*** SUPPLIED TEXT ***

The Scoreboard: This Week's Winners and Losers
What do Justin Bieber and Gasoline Vallee have in common? Not much. Except making it on this week's Scoreboard.
Here are the winners and losers in Vermont news and politics for the week of Friday, December 14:
Winners:
Sen. Bernie Sanders — It was a big week for Ol' Bernardo. He nabbed a Senate committee chairmanship, a fawning New York Times profile and a fight over gas prices with best frenemy Skip Vallee. Runner-up Winner: Congressman Peter Welch, who clawed his way back onto the House Energy & Commerce Committee.
Whooping cough — Health Commissioner Harry Chen told reporters Thursday that Vermont has seen 10 times as many cases of pertussis this year than last, prompting the Health Department to offer vaccine shots at clinics throughout the state next week.
Reps. Willem Jewett and Tess Taylor — At last weekend's meeting of the House Democratic caucus, Jewett (D-Ripton) won without opposition the majority leader post being vacated by outgoing Rep. Lucy Leriche (D-Hardwick. In a contested race for House Dems' number three spot, Taylor (D-Barre) beat Rep. Rebecca Ellis (D-Waterbury) 49 to 37.

*** End of SUPPLIED TEXT ***
*** INPUT DATA ***

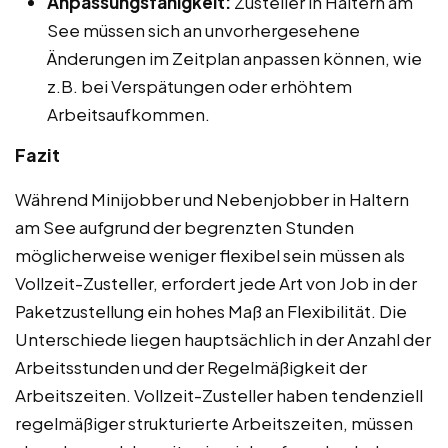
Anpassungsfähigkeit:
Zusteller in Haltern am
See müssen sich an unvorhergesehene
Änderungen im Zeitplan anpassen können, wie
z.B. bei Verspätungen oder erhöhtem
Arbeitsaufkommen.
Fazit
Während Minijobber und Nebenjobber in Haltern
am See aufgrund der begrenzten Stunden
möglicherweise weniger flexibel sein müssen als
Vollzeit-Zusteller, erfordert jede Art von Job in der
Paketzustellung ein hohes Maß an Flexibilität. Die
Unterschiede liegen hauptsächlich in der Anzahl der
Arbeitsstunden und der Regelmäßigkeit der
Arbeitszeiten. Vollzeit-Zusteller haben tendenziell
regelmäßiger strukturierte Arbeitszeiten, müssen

*** End of INPUT DATA ***
*** INPUT DATA ***

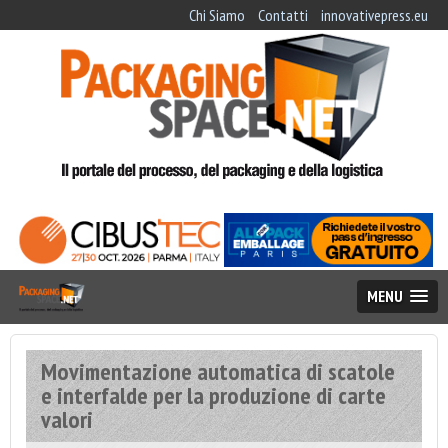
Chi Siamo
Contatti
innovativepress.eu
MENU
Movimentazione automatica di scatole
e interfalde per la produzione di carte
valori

*** End of INPUT DATA ***

WHAT TO WORK ON: Reproduce the passage of the Scoreboard text starting with "Whooping cough —" and going on through "(D-Waterbury) 49 to 37.".

WRITTEN RESPONSE:
Whooping cough — Health Commissioner Harry Chen told reporters Thursday that Vermont has seen 10 times as many cases of pertussis this year than last, prompting the Health Department to offer vaccine shots at clinics throughout the state next week.
Reps. Willem Jewett and Tess Taylor — At last weekend's meeting of the House Democratic caucus, Jewett (D-Ripton) won without opposition the majority leader post being vacated by outgoing Rep. Lucy Leriche (D-Hardwick. In a contested race for House Dems' number three spot, Taylor (D-Barre) beat Rep. Rebecca Ellis (D-Waterbury) 49 to 37.